◆ REQUIRED ACTIONS ◆
a: In the records, replace "land-cover" with "terrain" in everything from the first line down to the line containing "<instances>", and reproduce those lines with no other change.
b: Continue the forum thread about the PT145 shooting low, starting from the point where it ends.

◆ SUPPLIED TEXT ◆
* * * * * * * * *

# Pt 145



## twolfe84 (Feb 17, 2009)

I took my PT145 to the range for the first time and it shot 6-7 inches lower then point of aim has any one else had this issue as well? and what did you do to correct it other than kentucky windage.


----------



## rccola712 (Aug 26, 2008)

How experienced of a shooter are you? it may be your trigger squeeze or anticipating the recoil.

Here is a printable target that helps to decipher what the shooter is doing wrong.
http://www.piedmontnrainstructors.org/resources/CorrectionChartRight.pdf

Something I have to focus on is my trigger squeeze and grip, it will cause me to shoot left and low, I have fairly tight groups, just left and low.

Good luck!


----------



## twolfe84 (Feb 17, 2009)

I am a pretty experianced shooter I have quilified expert for the navy qual more than once with the berreta 92 and the SIG 228, and I shoot my own weapons all the time and I have never seen this other than than the common mistakes mentioned above. Thats why I was really surprised on the drop from the point of aim!! I had my buddy shoot as well he is also a good shoot and it was exactly the same problem!!!


----------



## bruce333 (Sep 1, 2006)

Does it have the 2 dot Heine straight 8 sights? 

Cover up your intended point of impact with the front dot.

If you put the POA at the top of the front sight blade you will hit low.


----------



## Bisley (Aug 24, 2008)

twolfe84 said:


> I took my PT145 to the range for the first time and it shot 6-7 inches lower then point of aim has any one else had this issue as well? and what did you do to correct it other than kentucky windage.


What ammo were you shooting?

While it is most likely a trigger or sight picture issue, it is also common for a lighter bullet weight to strike lower than a heavier one. If you are shooting something lighter than 230 grain ammo, try it with 230 grain next time.

I fired a PT145 once and it had a very long, gritty, spongy trigger pull. This could easily cause a new shooter to anticipate the fairly significant recoil and shoot low.

Or maybe the sights are just off, but that is probably the least likely.


----------



## twolfe84 (Feb 17, 2009)

it has the 2 dot heine sights and I always cover the point of aim with my my front post.I was shooting 230 gr bullets. I thank you all for the help so far though.


----------



## oak1971 (Apr 28, 2008)

Never had a problem the one I had.


----------



## bruce333 (Sep 1, 2006)

just to be clear what I mean.










The sight picture on the left will put you on target.

* * * * * * * * *

◆ EXERCISE MATERIALS ◆
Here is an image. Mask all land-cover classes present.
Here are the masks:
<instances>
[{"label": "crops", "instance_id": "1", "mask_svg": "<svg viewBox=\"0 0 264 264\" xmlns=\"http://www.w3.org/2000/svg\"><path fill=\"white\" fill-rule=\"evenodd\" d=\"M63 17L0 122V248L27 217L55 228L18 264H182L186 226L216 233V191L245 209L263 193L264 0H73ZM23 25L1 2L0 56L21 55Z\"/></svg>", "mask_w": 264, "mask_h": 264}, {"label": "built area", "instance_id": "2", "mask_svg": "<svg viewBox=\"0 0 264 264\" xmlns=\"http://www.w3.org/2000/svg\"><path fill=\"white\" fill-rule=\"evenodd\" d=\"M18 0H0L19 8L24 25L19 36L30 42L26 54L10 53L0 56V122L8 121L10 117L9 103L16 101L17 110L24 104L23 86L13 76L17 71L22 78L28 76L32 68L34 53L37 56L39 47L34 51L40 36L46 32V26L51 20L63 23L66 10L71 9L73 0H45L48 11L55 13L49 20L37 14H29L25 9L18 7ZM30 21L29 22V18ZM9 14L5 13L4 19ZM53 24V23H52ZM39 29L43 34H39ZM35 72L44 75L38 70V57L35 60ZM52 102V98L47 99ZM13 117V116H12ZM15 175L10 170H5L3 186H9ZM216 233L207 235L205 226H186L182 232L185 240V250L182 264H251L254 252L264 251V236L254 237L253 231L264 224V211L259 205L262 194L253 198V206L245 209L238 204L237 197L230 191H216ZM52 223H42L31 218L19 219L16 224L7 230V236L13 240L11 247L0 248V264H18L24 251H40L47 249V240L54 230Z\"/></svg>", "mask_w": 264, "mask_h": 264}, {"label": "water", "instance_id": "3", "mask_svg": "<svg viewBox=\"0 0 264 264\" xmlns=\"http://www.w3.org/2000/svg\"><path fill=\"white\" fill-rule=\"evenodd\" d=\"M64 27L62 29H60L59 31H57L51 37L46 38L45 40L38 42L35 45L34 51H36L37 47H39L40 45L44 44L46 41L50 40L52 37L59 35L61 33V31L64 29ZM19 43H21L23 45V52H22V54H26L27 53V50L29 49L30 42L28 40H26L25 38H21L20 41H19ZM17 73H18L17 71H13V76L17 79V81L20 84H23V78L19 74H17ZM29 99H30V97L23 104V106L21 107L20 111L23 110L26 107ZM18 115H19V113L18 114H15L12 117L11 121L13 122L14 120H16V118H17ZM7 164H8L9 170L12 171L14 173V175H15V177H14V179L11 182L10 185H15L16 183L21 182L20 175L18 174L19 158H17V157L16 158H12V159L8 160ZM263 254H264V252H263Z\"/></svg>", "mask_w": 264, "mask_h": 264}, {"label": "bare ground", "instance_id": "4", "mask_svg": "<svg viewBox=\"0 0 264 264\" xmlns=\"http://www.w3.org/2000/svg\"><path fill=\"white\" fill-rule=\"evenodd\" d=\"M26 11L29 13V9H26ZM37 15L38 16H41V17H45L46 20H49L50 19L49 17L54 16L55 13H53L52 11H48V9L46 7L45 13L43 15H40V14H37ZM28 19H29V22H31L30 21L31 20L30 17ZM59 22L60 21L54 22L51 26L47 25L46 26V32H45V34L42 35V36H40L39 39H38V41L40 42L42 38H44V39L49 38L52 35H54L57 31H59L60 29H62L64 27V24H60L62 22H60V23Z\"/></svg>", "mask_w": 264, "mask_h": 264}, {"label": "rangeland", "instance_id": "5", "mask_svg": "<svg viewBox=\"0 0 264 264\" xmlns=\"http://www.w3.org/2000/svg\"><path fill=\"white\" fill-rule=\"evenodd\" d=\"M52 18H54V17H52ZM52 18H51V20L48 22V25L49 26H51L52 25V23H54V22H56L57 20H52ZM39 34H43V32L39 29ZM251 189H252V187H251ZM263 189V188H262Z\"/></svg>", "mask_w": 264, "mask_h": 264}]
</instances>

* * * * * * * * *

◆ ANSWERS IN ORDER ◆
a:
Here is an image. Mask all terrain classes present.
Here are the masks:
<instances>

b:
The one on the right will put you low. How low depends on what distance the target is at.


----------



## twolfe84 (Feb 17, 2009)

http://www.facebook.com/photo.php?p...f&__a=1#/photo.php?pid=30051333&id=1473858310 this my grouping at 25 yards with my xd


----------



## bruce333 (Sep 1, 2006)

twolfe84 said:


> this my grouping at 25 yards with my xd


Nice, but what does that have to do with your PT145?


----------



## twolfe84 (Feb 17, 2009)

Thanks!! Just showing I can can get good groupings at 25 yards I couldnt get close to that using the same basic fundmentals that I did for that at 15 yards with the PT145.


----------



## bruce333 (Sep 1, 2006)

twolfe84 said:


> ... I couldnt get close to that using the same basic fundmentals that I did for that at 15 yards with the PT145.


because, as I pointed out, the sight picture for the Heine Straight 8 sights is different.


----------



## oak1971 (Apr 28, 2008)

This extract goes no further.